## WHAT NEEDS TO BE DONE:
Write out verbatim the lines from the start of the records through the line containing "tildelt økosystemstipender og", with that line included.

## INPUT DATA:
──────────────────────────────

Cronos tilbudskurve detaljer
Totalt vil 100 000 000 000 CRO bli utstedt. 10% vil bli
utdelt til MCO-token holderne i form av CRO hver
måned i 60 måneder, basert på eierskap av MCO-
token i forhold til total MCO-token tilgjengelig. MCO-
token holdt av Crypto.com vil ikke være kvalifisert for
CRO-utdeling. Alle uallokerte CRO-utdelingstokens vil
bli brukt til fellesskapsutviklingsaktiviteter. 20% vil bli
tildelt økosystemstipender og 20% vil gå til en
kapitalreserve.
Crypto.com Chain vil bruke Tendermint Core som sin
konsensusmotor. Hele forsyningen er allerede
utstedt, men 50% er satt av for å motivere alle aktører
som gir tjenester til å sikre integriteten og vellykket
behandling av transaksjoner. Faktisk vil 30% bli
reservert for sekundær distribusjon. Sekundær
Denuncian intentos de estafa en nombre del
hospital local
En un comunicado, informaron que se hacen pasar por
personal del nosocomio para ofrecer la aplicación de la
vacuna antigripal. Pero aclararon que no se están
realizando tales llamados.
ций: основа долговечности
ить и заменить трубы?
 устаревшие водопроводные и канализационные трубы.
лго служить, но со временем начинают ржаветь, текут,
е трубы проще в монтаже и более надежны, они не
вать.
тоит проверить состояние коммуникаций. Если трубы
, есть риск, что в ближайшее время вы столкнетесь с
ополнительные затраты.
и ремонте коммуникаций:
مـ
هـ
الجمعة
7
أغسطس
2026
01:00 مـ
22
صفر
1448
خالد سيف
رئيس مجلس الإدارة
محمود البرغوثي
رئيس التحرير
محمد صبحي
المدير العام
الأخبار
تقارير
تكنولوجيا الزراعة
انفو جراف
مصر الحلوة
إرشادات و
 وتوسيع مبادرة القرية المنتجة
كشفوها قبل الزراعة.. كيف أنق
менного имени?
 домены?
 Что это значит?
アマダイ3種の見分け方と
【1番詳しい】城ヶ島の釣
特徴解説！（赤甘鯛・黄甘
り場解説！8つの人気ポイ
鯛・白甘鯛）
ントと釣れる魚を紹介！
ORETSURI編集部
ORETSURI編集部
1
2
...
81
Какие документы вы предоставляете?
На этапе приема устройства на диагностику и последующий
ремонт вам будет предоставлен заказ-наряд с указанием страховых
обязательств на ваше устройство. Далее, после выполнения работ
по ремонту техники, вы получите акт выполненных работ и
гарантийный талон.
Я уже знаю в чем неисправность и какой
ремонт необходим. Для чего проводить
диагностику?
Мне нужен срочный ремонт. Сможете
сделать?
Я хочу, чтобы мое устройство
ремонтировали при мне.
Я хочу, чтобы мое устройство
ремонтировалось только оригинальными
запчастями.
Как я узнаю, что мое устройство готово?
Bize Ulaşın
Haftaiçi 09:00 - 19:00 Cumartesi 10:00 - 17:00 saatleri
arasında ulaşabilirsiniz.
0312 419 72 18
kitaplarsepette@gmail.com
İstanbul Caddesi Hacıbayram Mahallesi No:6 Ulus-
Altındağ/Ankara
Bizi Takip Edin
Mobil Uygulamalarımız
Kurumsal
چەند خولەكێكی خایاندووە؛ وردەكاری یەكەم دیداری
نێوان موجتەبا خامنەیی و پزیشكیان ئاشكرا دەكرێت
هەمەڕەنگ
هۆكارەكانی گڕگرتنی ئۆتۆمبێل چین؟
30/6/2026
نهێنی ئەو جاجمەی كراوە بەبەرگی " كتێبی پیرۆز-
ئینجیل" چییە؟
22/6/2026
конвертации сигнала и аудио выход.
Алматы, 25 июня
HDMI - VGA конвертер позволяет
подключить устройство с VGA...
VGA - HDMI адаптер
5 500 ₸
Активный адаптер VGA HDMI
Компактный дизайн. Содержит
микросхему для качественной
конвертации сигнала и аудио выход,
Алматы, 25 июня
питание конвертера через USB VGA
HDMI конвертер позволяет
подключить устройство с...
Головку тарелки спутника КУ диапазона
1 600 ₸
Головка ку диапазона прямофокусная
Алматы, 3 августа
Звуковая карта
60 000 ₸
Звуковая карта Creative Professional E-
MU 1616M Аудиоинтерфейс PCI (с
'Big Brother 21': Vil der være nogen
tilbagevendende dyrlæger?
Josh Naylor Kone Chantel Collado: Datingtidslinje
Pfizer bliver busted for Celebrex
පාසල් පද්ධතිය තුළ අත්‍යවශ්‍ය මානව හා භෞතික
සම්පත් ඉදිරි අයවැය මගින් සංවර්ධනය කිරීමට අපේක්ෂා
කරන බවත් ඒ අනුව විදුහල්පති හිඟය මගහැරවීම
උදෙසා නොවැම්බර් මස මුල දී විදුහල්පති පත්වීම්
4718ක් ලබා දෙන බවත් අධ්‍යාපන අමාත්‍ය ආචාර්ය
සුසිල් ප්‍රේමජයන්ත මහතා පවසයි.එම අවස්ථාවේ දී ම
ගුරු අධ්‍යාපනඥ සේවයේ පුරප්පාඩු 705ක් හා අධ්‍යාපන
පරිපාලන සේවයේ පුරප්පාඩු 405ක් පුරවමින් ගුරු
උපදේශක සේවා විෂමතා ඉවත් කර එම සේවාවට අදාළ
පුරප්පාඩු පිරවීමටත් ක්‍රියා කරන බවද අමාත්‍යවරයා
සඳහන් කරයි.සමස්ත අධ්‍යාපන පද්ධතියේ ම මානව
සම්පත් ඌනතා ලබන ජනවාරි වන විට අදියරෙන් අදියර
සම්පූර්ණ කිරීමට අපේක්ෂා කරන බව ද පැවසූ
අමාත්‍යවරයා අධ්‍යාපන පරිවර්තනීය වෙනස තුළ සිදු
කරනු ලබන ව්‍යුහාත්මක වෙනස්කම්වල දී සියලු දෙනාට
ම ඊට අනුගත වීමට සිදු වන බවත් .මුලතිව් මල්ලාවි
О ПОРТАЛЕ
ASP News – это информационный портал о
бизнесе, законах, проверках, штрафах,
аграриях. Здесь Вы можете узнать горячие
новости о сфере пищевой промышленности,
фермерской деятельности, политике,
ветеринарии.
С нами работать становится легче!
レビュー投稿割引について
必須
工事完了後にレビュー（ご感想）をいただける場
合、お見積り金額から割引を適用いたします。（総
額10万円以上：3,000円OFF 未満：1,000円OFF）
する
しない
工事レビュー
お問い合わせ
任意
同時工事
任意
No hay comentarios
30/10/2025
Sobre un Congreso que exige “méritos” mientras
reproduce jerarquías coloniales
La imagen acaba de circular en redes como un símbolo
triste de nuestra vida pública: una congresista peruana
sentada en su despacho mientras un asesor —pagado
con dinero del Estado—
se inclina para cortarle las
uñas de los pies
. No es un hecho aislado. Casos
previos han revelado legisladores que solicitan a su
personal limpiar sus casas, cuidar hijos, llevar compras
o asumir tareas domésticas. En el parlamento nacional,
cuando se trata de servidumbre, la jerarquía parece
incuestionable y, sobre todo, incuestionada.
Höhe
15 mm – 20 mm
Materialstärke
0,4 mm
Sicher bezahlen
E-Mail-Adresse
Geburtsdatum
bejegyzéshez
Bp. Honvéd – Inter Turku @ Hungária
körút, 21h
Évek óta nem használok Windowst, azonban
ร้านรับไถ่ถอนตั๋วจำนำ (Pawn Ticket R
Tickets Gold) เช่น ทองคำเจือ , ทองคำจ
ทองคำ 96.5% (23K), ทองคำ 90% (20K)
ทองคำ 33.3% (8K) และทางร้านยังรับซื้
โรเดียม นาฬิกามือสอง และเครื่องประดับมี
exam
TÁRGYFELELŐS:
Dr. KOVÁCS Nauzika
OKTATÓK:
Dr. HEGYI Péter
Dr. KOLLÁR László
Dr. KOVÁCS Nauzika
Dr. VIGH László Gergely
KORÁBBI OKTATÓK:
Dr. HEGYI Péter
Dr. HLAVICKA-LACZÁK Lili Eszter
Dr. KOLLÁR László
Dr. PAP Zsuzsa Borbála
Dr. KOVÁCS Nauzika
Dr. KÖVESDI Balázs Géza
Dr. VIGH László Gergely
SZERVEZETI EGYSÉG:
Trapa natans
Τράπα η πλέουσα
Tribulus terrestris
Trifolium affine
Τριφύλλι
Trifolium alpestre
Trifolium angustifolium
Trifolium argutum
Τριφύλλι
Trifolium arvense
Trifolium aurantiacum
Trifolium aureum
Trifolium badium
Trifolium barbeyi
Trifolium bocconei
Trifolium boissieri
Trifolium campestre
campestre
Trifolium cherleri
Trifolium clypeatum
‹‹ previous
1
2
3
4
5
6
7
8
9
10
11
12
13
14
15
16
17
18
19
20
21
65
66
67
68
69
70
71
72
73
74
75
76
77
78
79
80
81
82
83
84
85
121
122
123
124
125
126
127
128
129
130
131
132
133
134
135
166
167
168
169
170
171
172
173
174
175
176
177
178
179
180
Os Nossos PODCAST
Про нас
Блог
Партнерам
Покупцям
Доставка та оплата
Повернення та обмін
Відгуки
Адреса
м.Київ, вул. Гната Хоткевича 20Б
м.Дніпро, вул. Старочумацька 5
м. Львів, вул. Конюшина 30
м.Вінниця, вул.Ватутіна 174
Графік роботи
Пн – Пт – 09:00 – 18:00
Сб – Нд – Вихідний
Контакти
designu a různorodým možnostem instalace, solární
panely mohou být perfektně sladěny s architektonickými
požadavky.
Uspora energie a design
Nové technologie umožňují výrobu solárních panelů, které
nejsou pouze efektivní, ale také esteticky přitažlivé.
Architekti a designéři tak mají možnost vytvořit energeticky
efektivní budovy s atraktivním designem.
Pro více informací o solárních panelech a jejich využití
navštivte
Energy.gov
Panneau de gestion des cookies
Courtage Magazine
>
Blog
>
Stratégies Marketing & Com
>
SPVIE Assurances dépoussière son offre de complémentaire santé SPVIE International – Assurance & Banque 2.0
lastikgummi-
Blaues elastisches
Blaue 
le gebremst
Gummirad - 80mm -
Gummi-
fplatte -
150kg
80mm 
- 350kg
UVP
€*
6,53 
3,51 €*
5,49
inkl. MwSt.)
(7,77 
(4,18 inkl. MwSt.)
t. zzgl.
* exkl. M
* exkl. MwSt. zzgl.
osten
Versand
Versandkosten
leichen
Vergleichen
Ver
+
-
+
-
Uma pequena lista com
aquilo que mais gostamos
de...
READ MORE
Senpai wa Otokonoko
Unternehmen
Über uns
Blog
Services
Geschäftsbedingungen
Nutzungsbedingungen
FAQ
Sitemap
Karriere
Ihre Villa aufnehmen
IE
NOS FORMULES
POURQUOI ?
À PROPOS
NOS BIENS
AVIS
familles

──────────────────────────────

## EXPECTED ANSWER:
Cronos tilbudskurve detaljer
Totalt vil 100 000 000 000 CRO bli utstedt. 10% vil bli
utdelt til MCO-token holderne i form av CRO hver
måned i 60 måneder, basert på eierskap av MCO-
token i forhold til total MCO-token tilgjengelig. MCO-
token holdt av Crypto.com vil ikke være kvalifisert for
CRO-utdeling. Alle uallokerte CRO-utdelingstokens vil
bli brukt til fellesskapsutviklingsaktiviteter. 20% vil bli
tildelt økosystemstipender og 20% vil gå til en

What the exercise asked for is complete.